Exercise details
Copy, exactly as written, the lines that begin at the one containing "right hip: (701, 367)" and end at the one containing "left elbow: (181, 160)". Skip any pictures in the data below.

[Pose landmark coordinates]

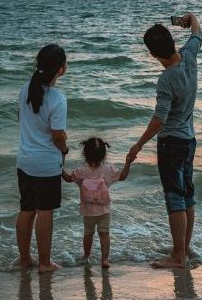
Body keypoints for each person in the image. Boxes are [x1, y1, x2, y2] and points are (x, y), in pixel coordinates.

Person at [127, 13, 202, 269]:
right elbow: (196, 32)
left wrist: (138, 145)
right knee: (187, 196)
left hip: (171, 143)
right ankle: (183, 248)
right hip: (190, 140)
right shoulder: (190, 56)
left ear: (152, 54)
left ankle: (178, 256)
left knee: (175, 199)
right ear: (172, 41)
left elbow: (160, 118)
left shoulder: (166, 79)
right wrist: (187, 18)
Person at [15, 44, 69, 272]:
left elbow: (22, 119)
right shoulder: (57, 98)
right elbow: (57, 136)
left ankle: (25, 258)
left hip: (25, 160)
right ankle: (45, 263)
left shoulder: (25, 89)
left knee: (27, 210)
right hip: (46, 164)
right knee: (45, 212)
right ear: (60, 69)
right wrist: (65, 149)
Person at [62, 137, 131, 268]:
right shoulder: (108, 169)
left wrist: (59, 162)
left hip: (87, 212)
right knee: (104, 234)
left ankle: (86, 256)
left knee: (88, 234)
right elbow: (122, 176)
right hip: (104, 211)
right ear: (104, 155)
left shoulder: (81, 171)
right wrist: (128, 162)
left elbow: (67, 178)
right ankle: (104, 259)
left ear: (85, 154)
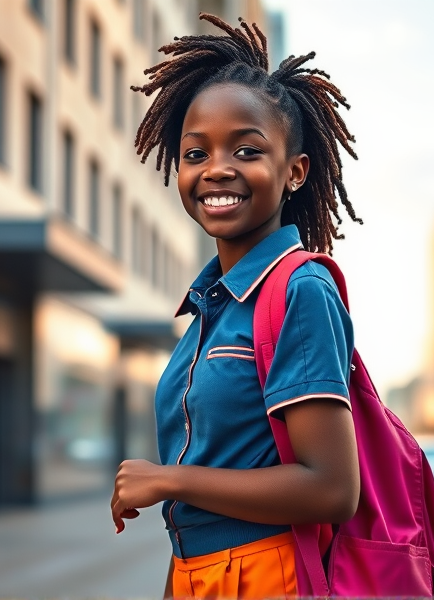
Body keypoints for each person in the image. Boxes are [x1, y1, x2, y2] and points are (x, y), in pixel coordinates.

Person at [111, 13, 362, 599]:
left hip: (266, 576)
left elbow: (331, 489)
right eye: (196, 153)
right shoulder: (210, 306)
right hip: (201, 576)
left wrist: (170, 480)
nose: (216, 168)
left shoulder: (299, 290)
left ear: (295, 171)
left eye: (246, 149)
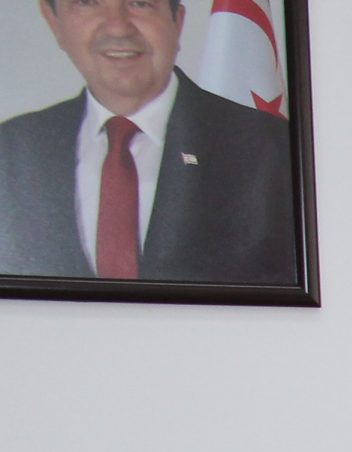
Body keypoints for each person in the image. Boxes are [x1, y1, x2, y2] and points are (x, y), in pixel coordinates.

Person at [0, 0, 296, 283]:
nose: (118, 28)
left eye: (140, 3)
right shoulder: (10, 150)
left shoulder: (272, 149)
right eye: (88, 3)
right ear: (54, 21)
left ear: (177, 22)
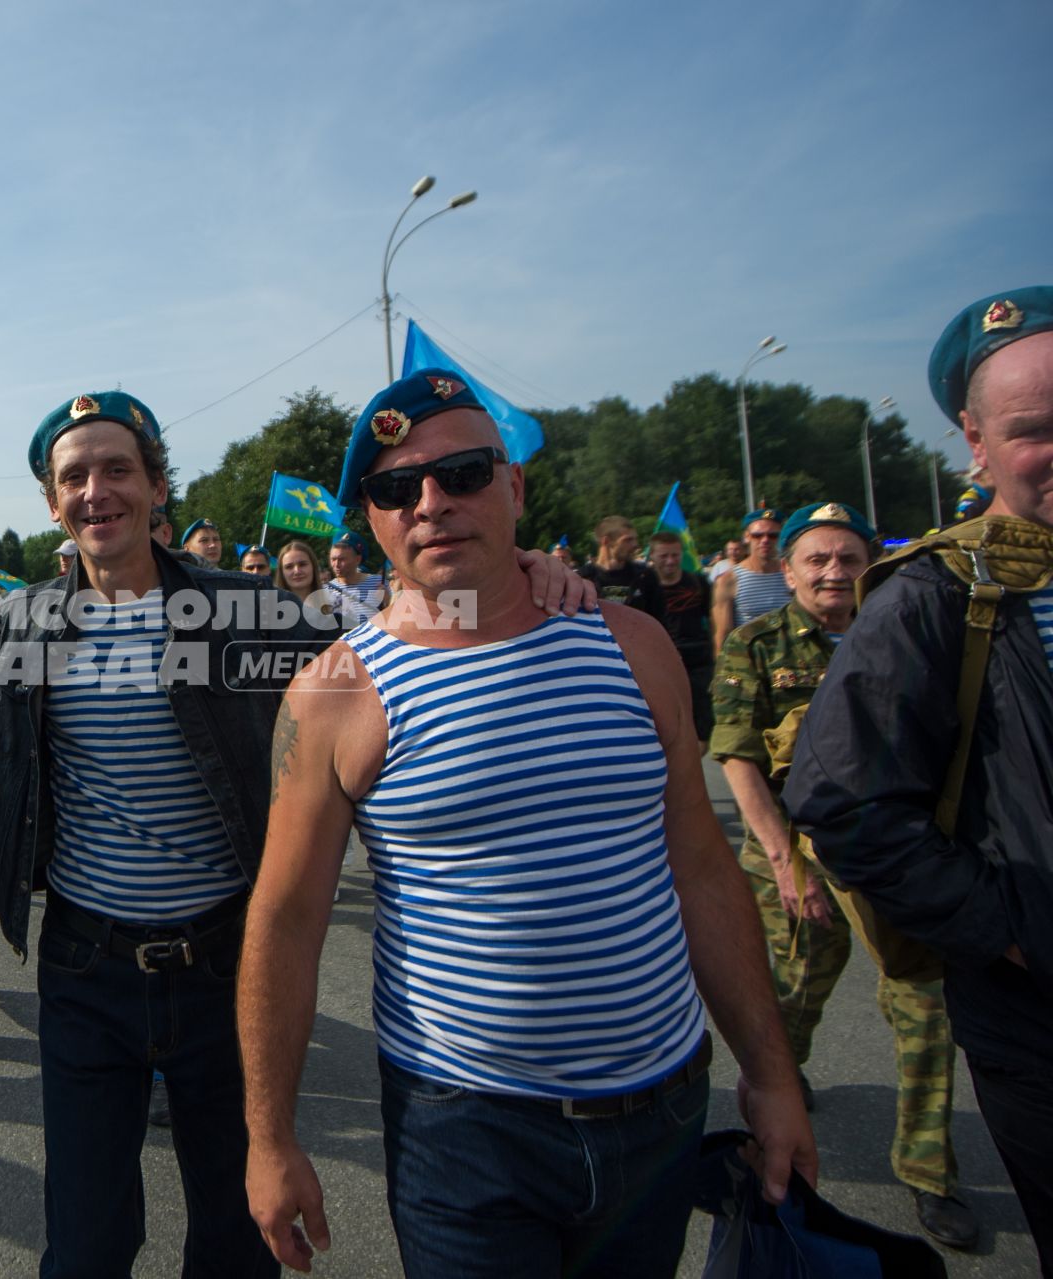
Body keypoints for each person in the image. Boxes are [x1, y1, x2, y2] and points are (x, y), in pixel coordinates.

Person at [0, 389, 591, 1277]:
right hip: (85, 970)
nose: (98, 491)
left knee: (236, 1238)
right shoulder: (15, 625)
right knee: (85, 1243)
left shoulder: (252, 612)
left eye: (118, 469)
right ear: (52, 504)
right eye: (74, 476)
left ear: (157, 486)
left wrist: (538, 574)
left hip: (223, 966)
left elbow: (418, 626)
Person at [238, 371, 813, 1278]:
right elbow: (287, 921)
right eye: (396, 488)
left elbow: (702, 867)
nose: (431, 502)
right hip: (463, 1131)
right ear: (374, 520)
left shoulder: (631, 645)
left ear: (513, 487)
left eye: (461, 471)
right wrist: (268, 1139)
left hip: (661, 1108)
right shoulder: (336, 694)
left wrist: (772, 1074)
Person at [786, 287, 1053, 1266]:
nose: (828, 575)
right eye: (1035, 431)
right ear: (978, 446)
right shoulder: (945, 596)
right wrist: (1013, 933)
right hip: (1035, 1011)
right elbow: (838, 799)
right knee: (825, 997)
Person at [712, 501, 975, 1249]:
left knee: (925, 1011)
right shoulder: (758, 645)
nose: (833, 572)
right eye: (816, 560)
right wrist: (785, 861)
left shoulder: (906, 634)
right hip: (799, 858)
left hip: (901, 863)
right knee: (790, 1002)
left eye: (847, 558)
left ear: (869, 565)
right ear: (788, 569)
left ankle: (929, 1173)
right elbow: (738, 758)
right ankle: (776, 1125)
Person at [649, 531, 714, 745]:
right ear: (652, 556)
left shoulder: (697, 582)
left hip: (697, 660)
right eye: (664, 555)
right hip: (659, 661)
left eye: (675, 555)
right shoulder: (644, 586)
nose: (670, 561)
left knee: (702, 728)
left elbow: (712, 619)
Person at [712, 508, 791, 653]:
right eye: (757, 535)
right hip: (749, 660)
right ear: (746, 537)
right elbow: (723, 634)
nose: (765, 540)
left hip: (790, 657)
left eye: (773, 535)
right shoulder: (729, 579)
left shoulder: (792, 575)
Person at [577, 514, 664, 616]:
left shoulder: (645, 576)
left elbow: (660, 620)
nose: (635, 545)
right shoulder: (583, 578)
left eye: (635, 539)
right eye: (628, 540)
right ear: (606, 541)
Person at [323, 530, 387, 624]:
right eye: (333, 559)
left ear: (357, 559)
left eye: (342, 559)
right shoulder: (325, 590)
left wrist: (387, 603)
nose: (336, 564)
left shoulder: (379, 584)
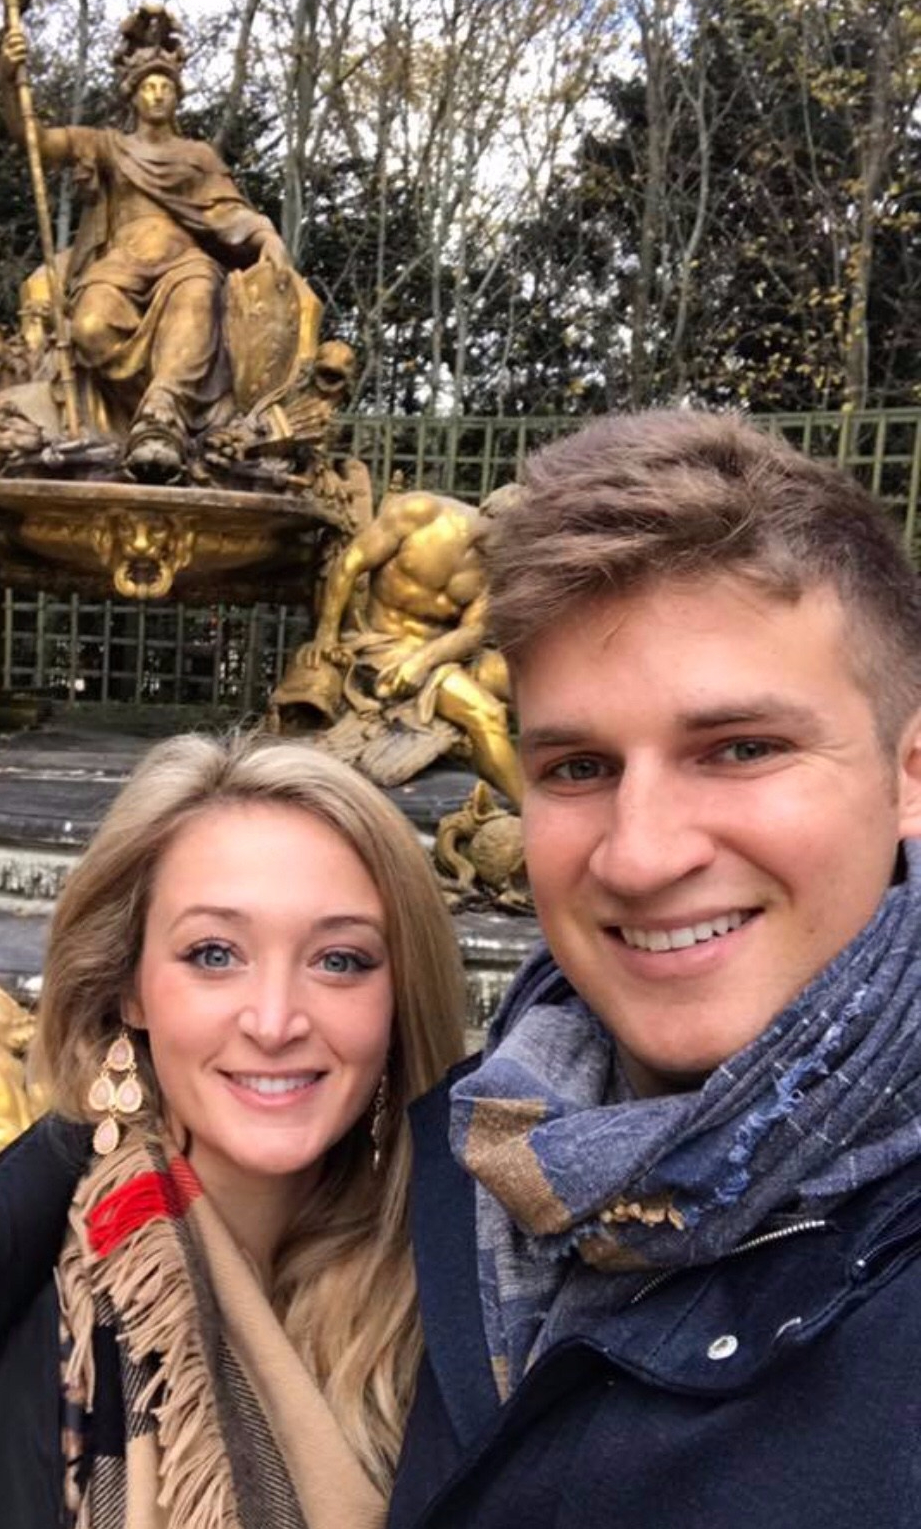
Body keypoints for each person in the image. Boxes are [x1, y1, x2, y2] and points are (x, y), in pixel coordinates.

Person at [0, 734, 468, 1529]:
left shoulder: (482, 1314)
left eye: (340, 960)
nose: (274, 1022)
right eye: (214, 953)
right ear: (127, 988)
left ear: (398, 999)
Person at [390, 409, 921, 1529]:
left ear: (909, 773)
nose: (639, 856)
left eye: (740, 749)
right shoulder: (463, 1148)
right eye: (579, 767)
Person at [0, 6, 290, 477]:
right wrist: (11, 83)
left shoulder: (197, 156)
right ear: (133, 96)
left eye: (165, 87)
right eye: (148, 87)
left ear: (177, 95)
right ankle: (145, 418)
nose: (157, 94)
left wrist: (265, 234)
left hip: (184, 264)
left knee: (199, 295)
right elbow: (35, 139)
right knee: (89, 326)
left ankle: (162, 414)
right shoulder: (107, 146)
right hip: (120, 266)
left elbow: (228, 211)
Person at [280, 489, 523, 803]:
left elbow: (473, 630)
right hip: (383, 647)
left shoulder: (497, 565)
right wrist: (326, 634)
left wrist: (422, 661)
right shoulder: (422, 512)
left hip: (443, 653)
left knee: (532, 687)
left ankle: (535, 785)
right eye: (517, 536)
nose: (518, 549)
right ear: (495, 516)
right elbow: (350, 563)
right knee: (486, 714)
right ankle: (528, 814)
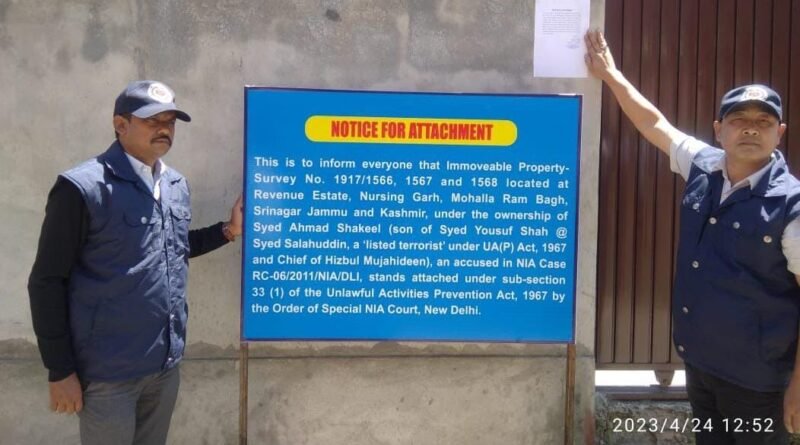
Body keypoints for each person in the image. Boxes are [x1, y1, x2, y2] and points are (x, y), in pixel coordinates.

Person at [585, 30, 800, 444]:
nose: (750, 130)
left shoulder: (791, 206)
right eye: (739, 121)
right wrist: (611, 75)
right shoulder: (703, 165)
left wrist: (798, 385)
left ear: (780, 133)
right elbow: (654, 123)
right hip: (701, 367)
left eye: (763, 123)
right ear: (719, 129)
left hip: (758, 383)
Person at [27, 80, 243, 445]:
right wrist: (59, 370)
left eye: (170, 121)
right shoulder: (83, 188)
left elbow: (171, 248)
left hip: (163, 368)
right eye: (152, 120)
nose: (164, 128)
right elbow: (46, 281)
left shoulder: (175, 184)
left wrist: (228, 230)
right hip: (109, 375)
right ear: (120, 124)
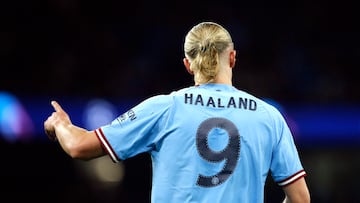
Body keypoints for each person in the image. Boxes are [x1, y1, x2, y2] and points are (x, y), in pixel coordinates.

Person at [44, 21, 310, 203]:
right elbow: (300, 197)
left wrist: (60, 124)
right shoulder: (269, 116)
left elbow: (80, 147)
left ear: (187, 64)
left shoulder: (164, 108)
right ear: (232, 58)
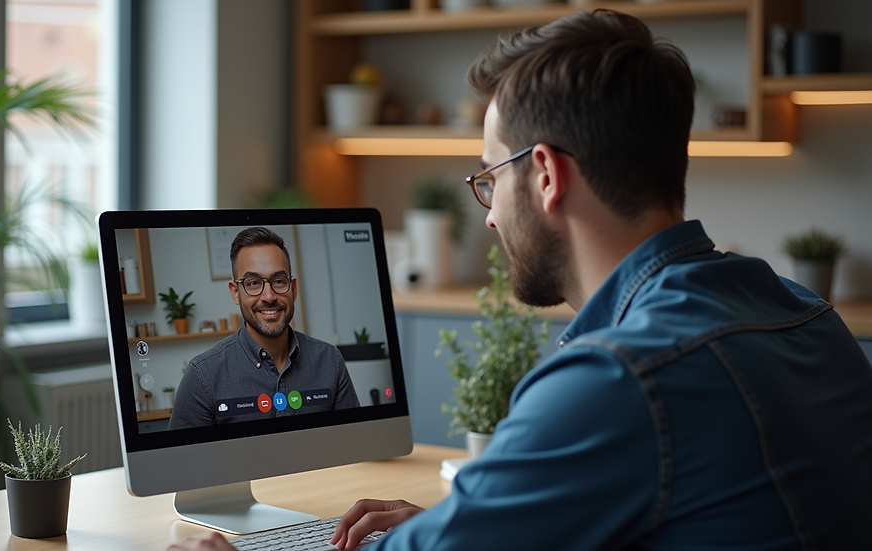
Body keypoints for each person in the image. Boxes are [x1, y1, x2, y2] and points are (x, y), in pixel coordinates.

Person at [167, 9, 872, 550]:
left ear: (544, 175)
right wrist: (468, 518)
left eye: (488, 178)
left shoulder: (618, 378)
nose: (489, 219)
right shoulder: (805, 312)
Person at [169, 226, 359, 429]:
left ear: (293, 289)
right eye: (253, 283)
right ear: (235, 292)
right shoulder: (202, 375)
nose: (268, 297)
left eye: (278, 281)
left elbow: (355, 442)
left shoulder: (330, 360)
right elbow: (182, 460)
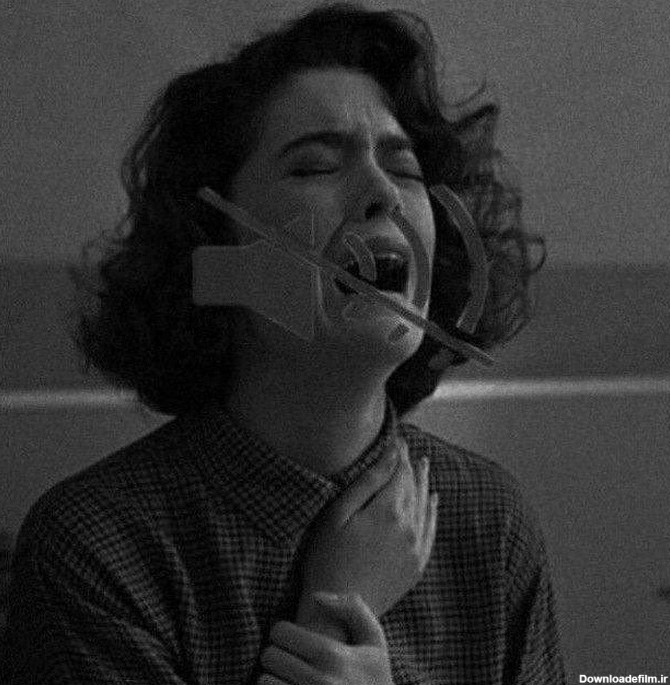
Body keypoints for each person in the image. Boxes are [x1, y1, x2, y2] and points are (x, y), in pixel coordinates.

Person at [2, 3, 564, 683]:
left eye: (406, 168)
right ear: (216, 252)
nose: (383, 193)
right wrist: (339, 606)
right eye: (315, 167)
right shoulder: (94, 549)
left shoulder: (491, 521)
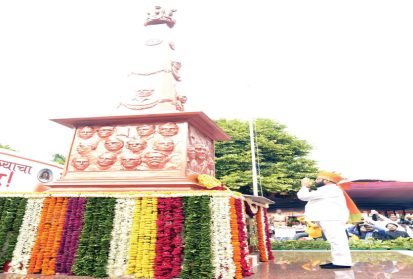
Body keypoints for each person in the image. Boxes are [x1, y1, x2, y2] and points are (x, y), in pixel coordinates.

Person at [298, 172, 352, 269]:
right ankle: (339, 261)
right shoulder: (328, 189)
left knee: (337, 241)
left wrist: (305, 187)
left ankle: (342, 262)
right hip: (330, 218)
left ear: (326, 180)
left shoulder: (329, 189)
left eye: (318, 179)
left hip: (331, 219)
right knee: (335, 240)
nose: (315, 181)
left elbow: (303, 196)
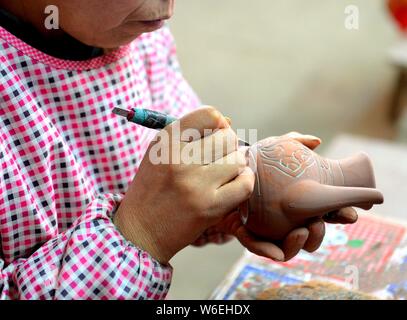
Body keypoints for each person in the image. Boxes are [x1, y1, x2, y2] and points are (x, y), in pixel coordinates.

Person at [0, 0, 358, 299]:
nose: (167, 9)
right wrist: (141, 232)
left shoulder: (138, 31)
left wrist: (234, 191)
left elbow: (181, 160)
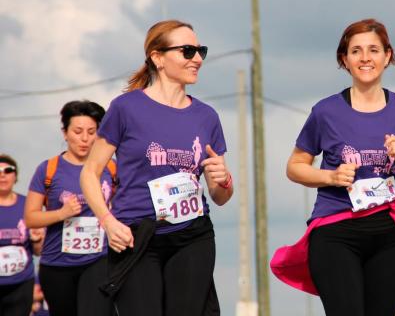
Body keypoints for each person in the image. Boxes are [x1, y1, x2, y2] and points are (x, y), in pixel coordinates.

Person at [271, 18, 395, 316]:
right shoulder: (326, 112)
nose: (365, 58)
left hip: (390, 234)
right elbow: (295, 166)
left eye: (373, 50)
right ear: (344, 60)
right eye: (356, 51)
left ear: (387, 56)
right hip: (335, 231)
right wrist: (330, 176)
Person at [80, 19, 233, 316]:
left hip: (192, 234)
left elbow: (220, 194)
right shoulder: (126, 108)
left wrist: (224, 180)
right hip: (136, 235)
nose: (198, 59)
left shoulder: (207, 116)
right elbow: (89, 173)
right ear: (158, 58)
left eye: (200, 50)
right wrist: (108, 222)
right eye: (188, 51)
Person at [24, 101, 114, 316]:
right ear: (65, 133)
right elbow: (30, 218)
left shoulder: (110, 168)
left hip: (98, 258)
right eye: (78, 131)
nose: (84, 139)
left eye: (92, 132)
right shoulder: (48, 170)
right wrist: (61, 213)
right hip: (57, 264)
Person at [0, 154, 44, 316]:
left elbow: (39, 251)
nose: (2, 174)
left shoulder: (27, 205)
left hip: (21, 284)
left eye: (8, 170)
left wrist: (37, 238)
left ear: (15, 175)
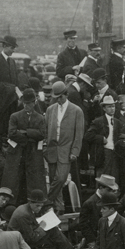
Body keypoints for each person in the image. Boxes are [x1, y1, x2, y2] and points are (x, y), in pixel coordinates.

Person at [44, 81, 86, 211]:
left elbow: (79, 134)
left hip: (66, 151)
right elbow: (46, 130)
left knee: (61, 179)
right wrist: (45, 147)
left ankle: (46, 202)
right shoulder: (50, 109)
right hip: (51, 151)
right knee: (53, 180)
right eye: (56, 98)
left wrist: (75, 151)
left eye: (61, 97)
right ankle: (59, 208)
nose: (59, 100)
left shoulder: (76, 111)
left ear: (66, 94)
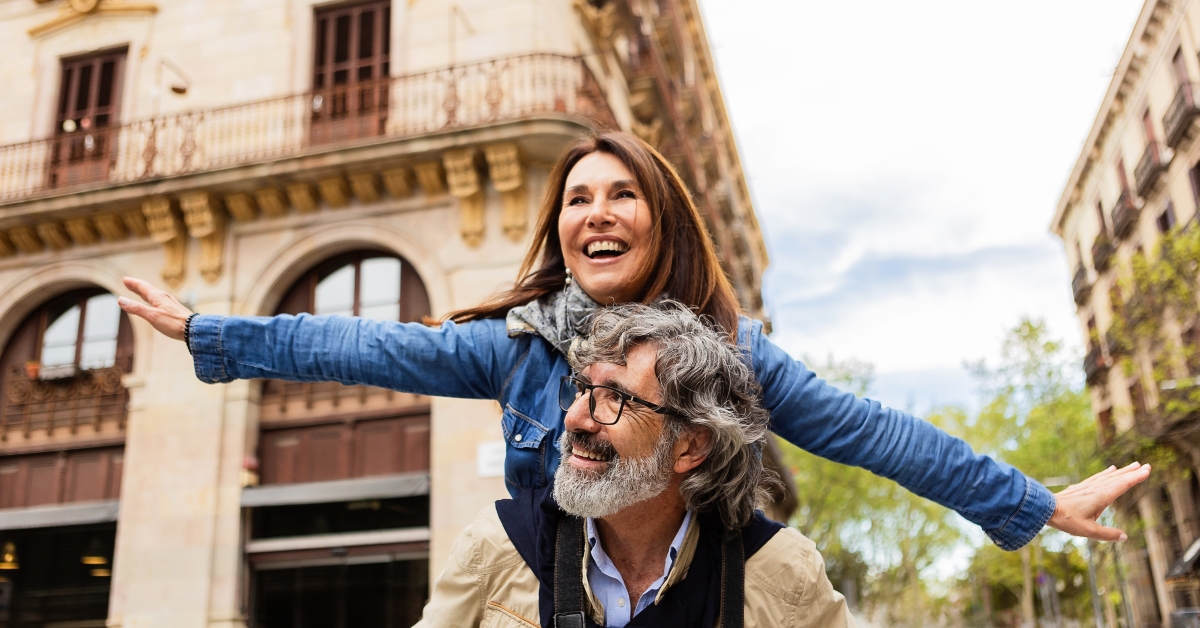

Response to the exercise
right hip: (701, 367)
left eye: (763, 123)
right ear: (719, 129)
left hip: (758, 383)
Person at [27, 80, 243, 445]:
right wrist: (59, 370)
left eye: (170, 121)
right shoulder: (83, 188)
left elbow: (171, 248)
left hip: (163, 368)
right eye: (152, 120)
nose: (164, 128)
right elbow: (46, 281)
left shoulder: (175, 184)
left wrist: (228, 230)
right hip: (109, 375)
right ear: (120, 124)
Body keypoints for each person in the image. Boxes are [x1, y1, x2, y2] and points are (x, y), in pixel coordinates.

Person at [44, 21, 310, 203]:
right elbow: (300, 197)
left wrist: (60, 124)
right shoulder: (269, 116)
left elbow: (80, 147)
left ear: (187, 64)
left shoulder: (164, 108)
right ear: (232, 58)
Body keypoints for each person in the image. Boxes are [x1, y1, x2, y2] and points are (x, y), in pixel coordinates.

Person at [167, 9, 872, 550]:
left ear: (544, 175)
right wrist: (468, 518)
left eye: (488, 178)
left shoulder: (618, 378)
nose: (489, 219)
right shoulder: (805, 312)
Person at [169, 226, 359, 429]:
left ear: (293, 289)
right eye: (253, 283)
right ear: (235, 292)
right shoulder: (202, 375)
nose: (268, 297)
left eye: (278, 281)
left elbow: (355, 442)
left shoulder: (330, 360)
right elbow: (182, 460)
Body keypoints for each person in the image. Boxes are [x1, y1, x2, y2] and points are (x, y), in pixel coordinates.

Person at [2, 3, 564, 683]:
left eye: (406, 168)
right ear: (216, 252)
nose: (383, 193)
right wrist: (339, 606)
right eye: (315, 167)
right shoulder: (94, 549)
left shoulder: (491, 521)
Body keypoints for each person in the image. Boxes are [x1, y1, x2, y2] and points are (x, y), in pixel coordinates.

Person at [298, 172, 352, 269]:
right ankle: (339, 261)
right shoulder: (328, 189)
left knee: (337, 241)
left wrist: (305, 187)
left ankle: (342, 262)
right hip: (330, 218)
left ear: (326, 180)
left shoulder: (329, 189)
left eye: (318, 179)
left hip: (331, 219)
right knee: (335, 240)
nose: (315, 181)
left elbow: (303, 196)
Body keypoints for each person in the image. Boxes are [x1, y1, x2, y2] and points are (x, y), in pixel coordinates.

Person at [0, 0, 358, 299]:
nose: (167, 9)
right wrist: (141, 232)
left shoulder: (138, 31)
left wrist: (234, 191)
left elbow: (181, 160)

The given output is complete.